Last reviewed 24 March 2020

We reported recently on plans by the European Commission for new border management measures in the context of the COVID-19 emergency (see EU aims to keep goods moving).

It has now issued practical advice on how to implement its Guidelines for border management, in order to keep freight moving across the EU during the current pandemic.

To ensure that EU-wide supply chains continue to operate, the new document states, Member States are requested to designate, without delay, all the relevant internal border-crossing points on the trans-European transport network (TEN-T) as “green lane” border crossings.

Available at, the document makes clear that green lane border crossings should be open to all freight vehicles, whatever goods they are carrying.

Crossing the border, including any checks and health screening, should not take more than 15 minutes, the Commission indicates.

This is still too long, according to the International Road Transport Union (IRU), with its General Delegate, Raluca Marian, saying that, while it welcomes the Commission’s guidelines, the IRU regrets that that a provision on long border waiting times has been included.

“We know by experience that maximum 15 minutes per truck will continue to result in huge delays and the situation will remain unchanged,” she said. “There shouldn’t be any systematic checks at borders.”

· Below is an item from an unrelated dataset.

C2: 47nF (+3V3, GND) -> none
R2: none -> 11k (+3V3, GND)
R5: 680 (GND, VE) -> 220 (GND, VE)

Internationally recognised documents are the best option to maintaining much-needed transport flows, Ms Marian continued. Requesting additional forms and/or health certificates from drivers would only hinder supply chains.

EU Transport Commissioner Adina Vălean said: “A collective and coordinated approach to cross-border transport is more important today than ever before. The green lanes are also specifically designed to protect transport workers at the frontline of this crisis. This set of recommendations will ease their already stressful mission and it will bring more safety and predictability to their work.”

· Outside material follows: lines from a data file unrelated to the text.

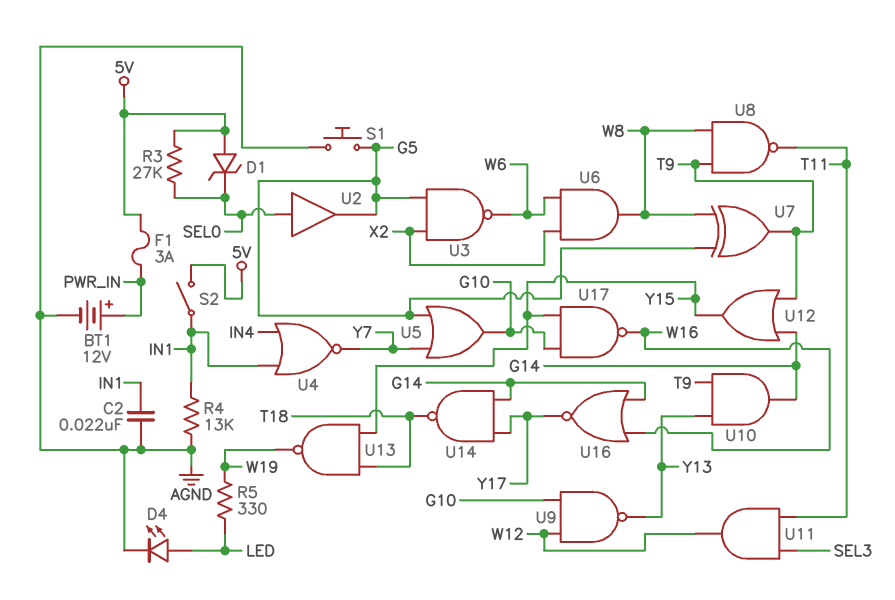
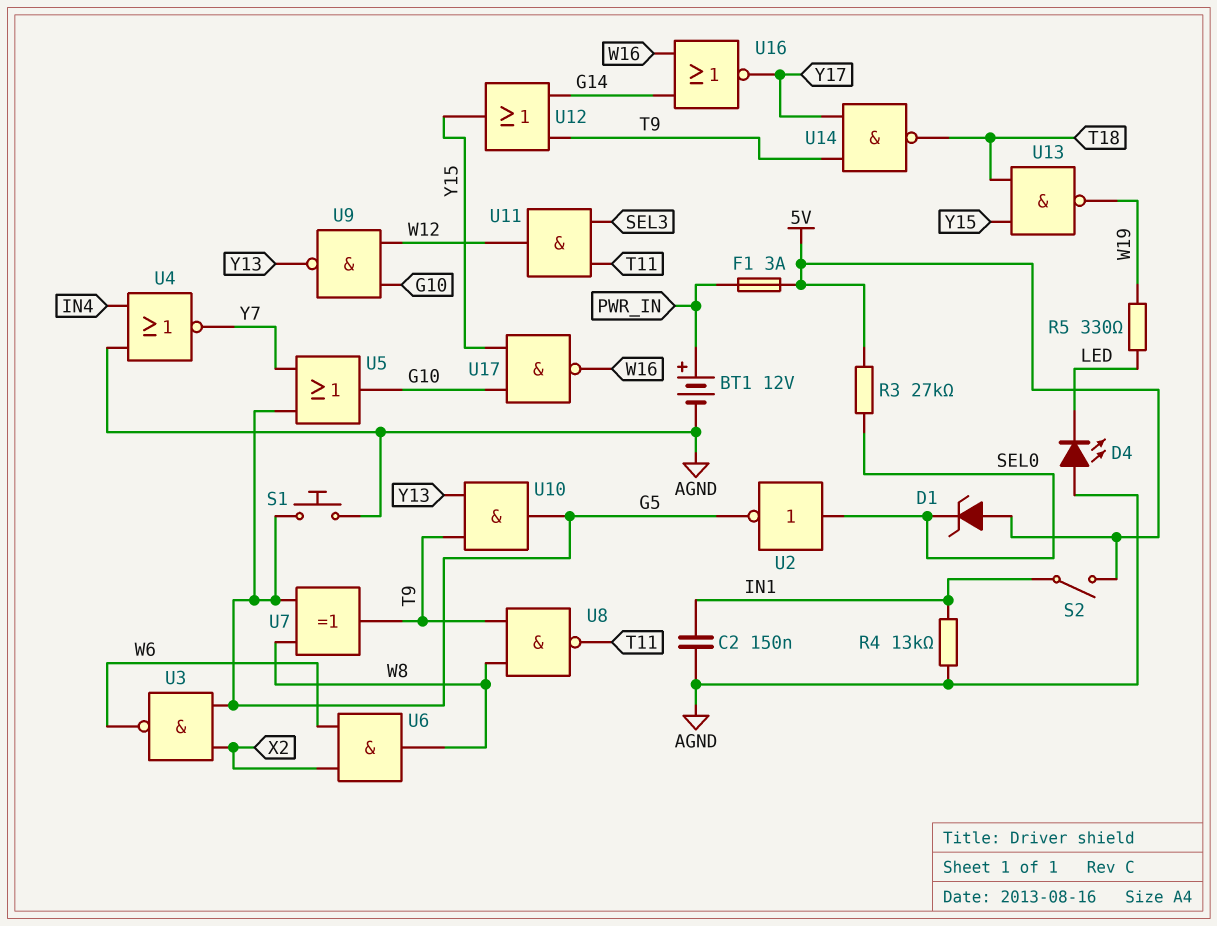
C2: 22nF (AGND, IN1) -> 150nF (AGND, IN1)
D4: LED (A LED, K AGND) -> LED (A AGND, K LED)
U2: buffer (in SEL0, out G5) -> NOT (in SEL0, out G5)
U4: NOR (in IN1, in IN4, out Y7) -> NOR (in AGND, in IN4, out Y7)
U10: AND (in T9, in Y13, out G14) -> AND (in T9, in Y13, out G5)
U14: NAND (in G14, in Y17, out T18) -> NAND (in T9, in Y17, out T18)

How will the green lanes work?

Checks and screening should be carried out without drivers having to leave their vehicles, and drivers themselves should undergo only minimal checks.

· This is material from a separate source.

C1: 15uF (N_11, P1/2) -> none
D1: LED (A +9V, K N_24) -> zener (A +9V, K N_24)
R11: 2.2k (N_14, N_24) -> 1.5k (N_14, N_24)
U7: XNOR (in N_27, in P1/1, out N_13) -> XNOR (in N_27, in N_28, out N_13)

Drivers of freight vehicles should not be asked to produce any document other than their identification and driving license and, if necessary, a letter from the employer. The electronic submission/display of documents should be accepted.

In light of the current situation, Member States are also urged to temporarily suspend all road access restrictions currently in place in their territory, such as weekend, night and sectoral bans.

“No freight vehicle or driver should face discrimination, irrespective of origin and destination, the driver's nationality or the vehicle's country of registration,” the Commission has insisted.